Start of Block

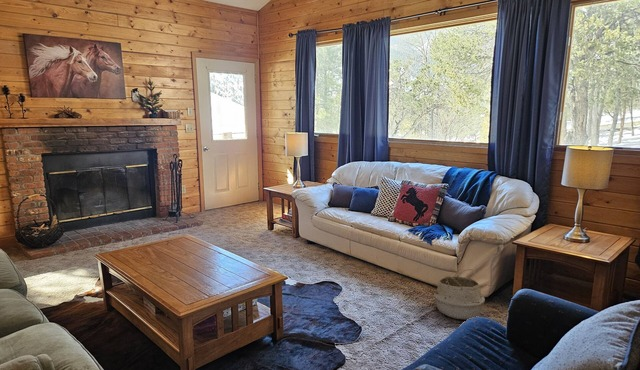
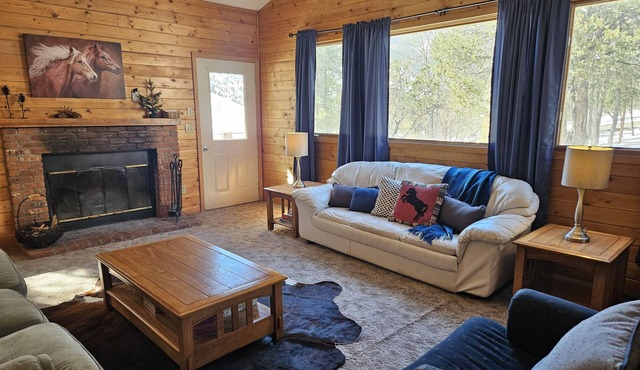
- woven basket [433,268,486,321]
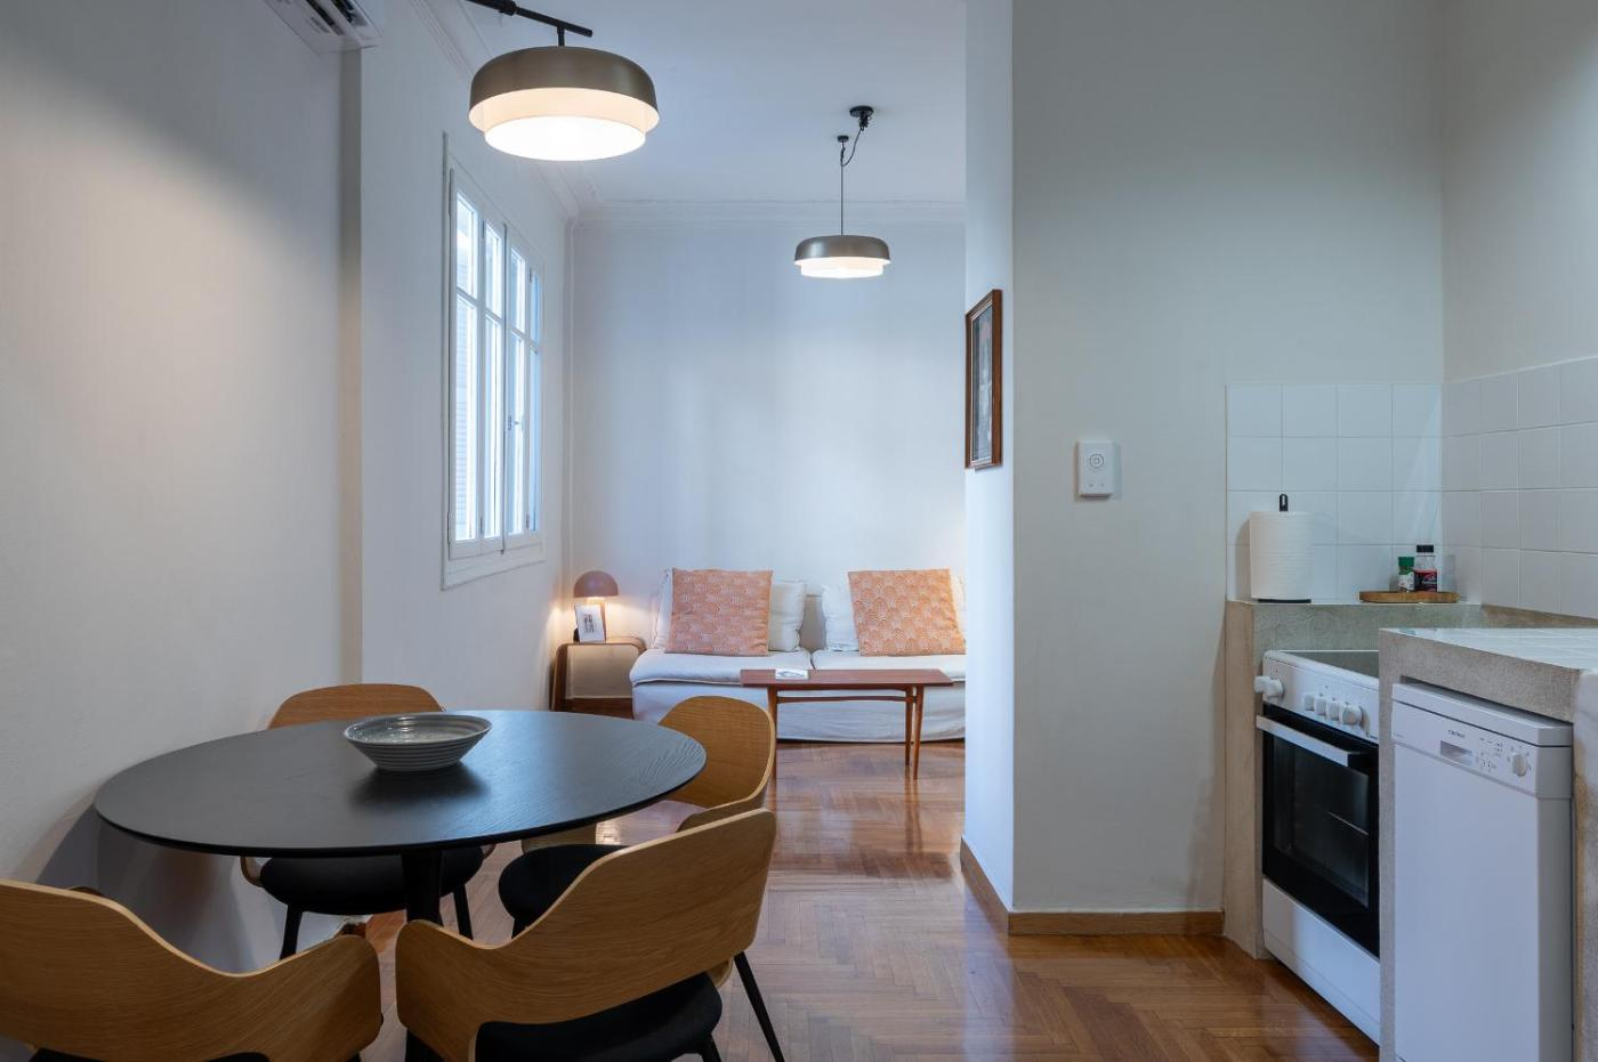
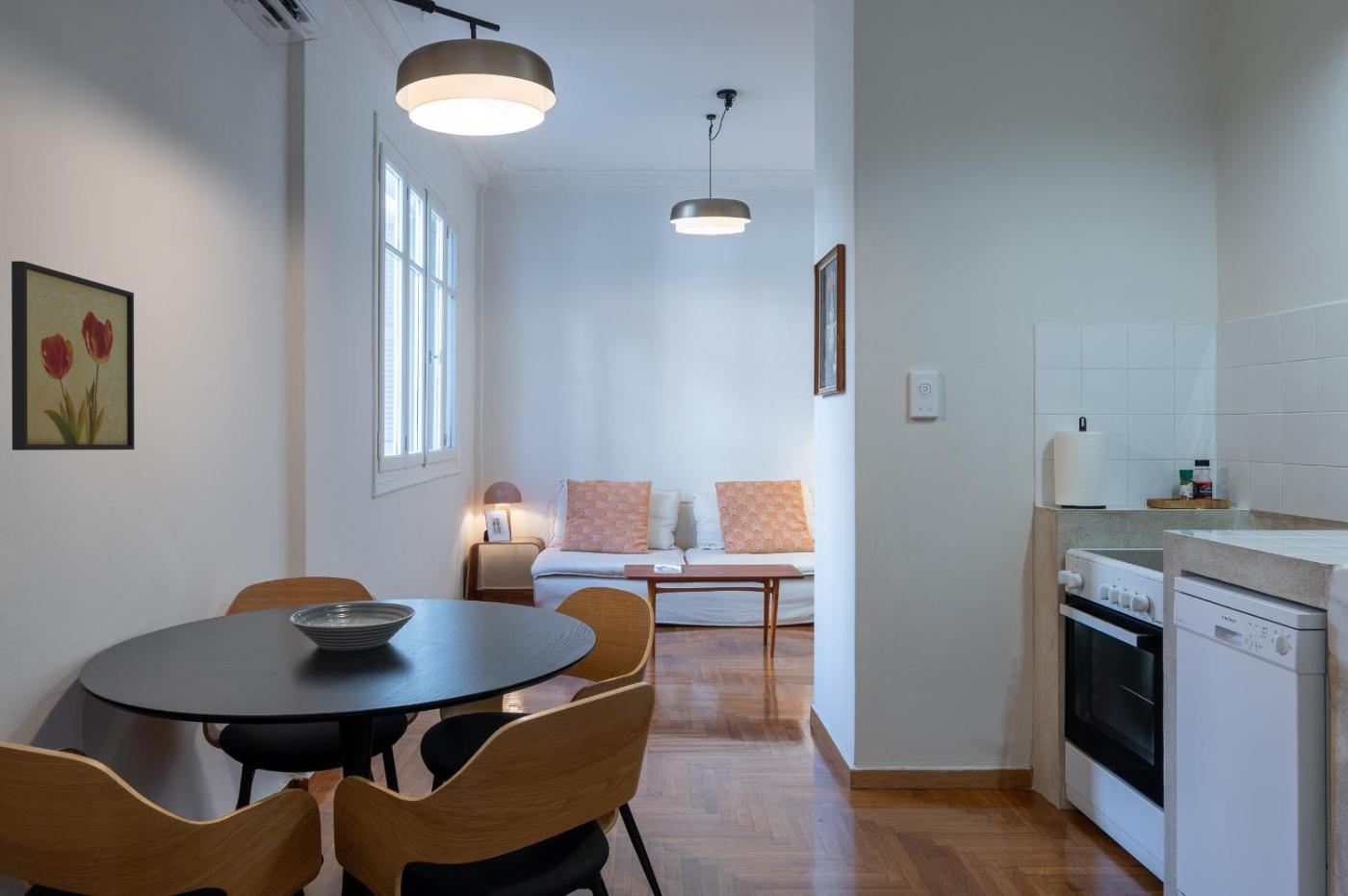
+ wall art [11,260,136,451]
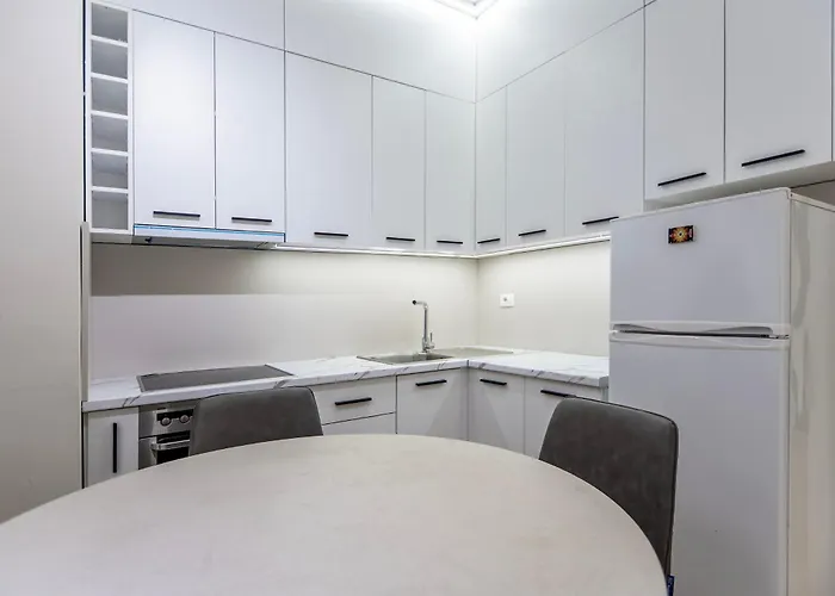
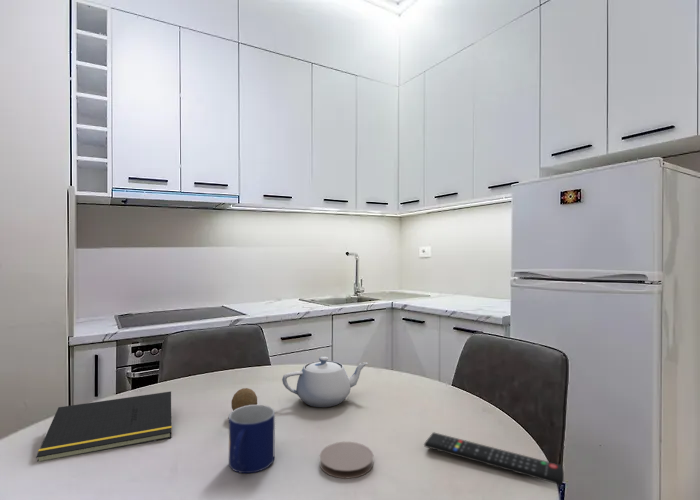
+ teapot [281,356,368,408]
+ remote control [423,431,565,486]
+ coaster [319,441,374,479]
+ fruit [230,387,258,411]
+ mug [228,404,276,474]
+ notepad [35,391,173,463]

End of Block

**Task brief**. This exercise asks for the data above to be given again exactly, without pictures.

**Solution below**.
- woven basket [433,268,486,321]
+ wall art [11,260,136,451]
+ teapot [281,356,368,408]
+ remote control [423,431,565,486]
+ coaster [319,441,374,479]
+ fruit [230,387,258,411]
+ mug [228,404,276,474]
+ notepad [35,391,173,463]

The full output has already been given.